This is my take on this classic dish with all the beautiful fruits, nuts and seeds that I love. Of course you can personalise it in many ways, substitute the toppings with other fresh or dried fruits, other nuts and seeds.
More delicious breakfast recipes with silken tofu:
Vegan Bircher Muesli with Silken Tofu (GF)
- 50 g porridge oats (I used Nairns Gluten Free Scottish Porridge Oats)
- 125 g apple cored and grated with skin on
- 45 ml (3 tbsp) freshly squeezed orange juice
- 125 g silken tofu
- 5 ml (1 tsp) maple syrup
- 1/8 tsp Ceylon cinnamon powder
- 1/8 tsp vanilla powder
- 5 g dried black currants
- 1 fresh fig or use dried one if fresh not available
- 10 g walnuts broken into pieces
- 3 g (1 tsp) hulled hemp seeds
- 3 g (1 tsp) sunflower seeds
- 3 g (1 tsp) pumpkin seeds
- a sprinkle of dried edible lavender buds optional
- Put silken tofu into a blender and mix it until it becomes very smooth. (I usually do this with the whole batch of silken tofu even if I don't use it all in one recipe.)
- In a bowl mix together oats, grated apple (I grate it on the smallest holes of the grater), orange juice, silken tofu, maple syrup, cinnamon and vanilla. Cover and leave in the refrigerator to soak over night or use it right away (since we are using soft porridge oats they don't really need to soak over night).
- Add currants, sliced fig, walnuts, hemp seeds, sunflower seeds, pumpkin seeds and optional lavender buds then mix well.

- [Data excerpts]:
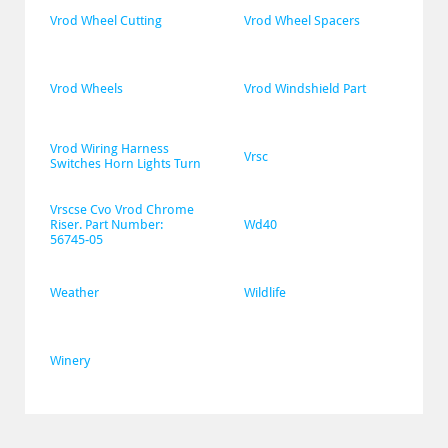
Vrod Wheel Cutting
Vrod Wheel Spacers
Vrod Wheels
Vrod Windshield Part
Vrod Wiring Harness 
Vrsc
Switches Horn Lights Turn
Vrscse Cvo Vrod Chrome 
Riser. Part Number: 
Wd40
56745-05
Weather
Wildlife
Winery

- [Instructions to follow]: Could you retype the part of the Bircher muesli recipe that begins at the words "- In a bowl" and stops after "soak over night)."?

- [Task solution]:
- In a bowl mix together oats, grated apple (I grate it on the smallest holes of the grater), orange juice, silken tofu, maple syrup, cinnamon and vanilla. Cover and leave in the refrigerator to soak over night or use it right away (since we are using soft porridge oats they don't really need to soak over night).